[Data in this exercise Boundary: Start]

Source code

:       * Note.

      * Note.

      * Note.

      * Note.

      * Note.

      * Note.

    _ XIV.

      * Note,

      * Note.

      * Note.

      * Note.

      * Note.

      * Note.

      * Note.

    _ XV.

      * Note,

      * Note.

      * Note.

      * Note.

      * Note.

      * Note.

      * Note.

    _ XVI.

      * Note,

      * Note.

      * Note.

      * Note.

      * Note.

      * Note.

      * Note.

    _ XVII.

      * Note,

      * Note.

[Data in this exercise Boundary: End]

:: What needs to be done ::
All of the entries are to be transcribed exactly.

:: Answer box ::
Source code

:       * Note.

      * Note.

      * Note.

      * Note.

      * Note.

      * Note.

    _ XIV.

      * Note,

      * Note.

      * Note.

      * Note.

      * Note.

      * Note.

      * Note.

    _ XV.

      * Note,

      * Note.

      * Note.

      * Note.

      * Note.

      * Note.

      * Note.

    _ XVI.

      * Note,

      * Note.

      * Note.

      * Note.

      * Note.

      * Note.

      * Note.

    _ XVII.

      * Note,

      * Note.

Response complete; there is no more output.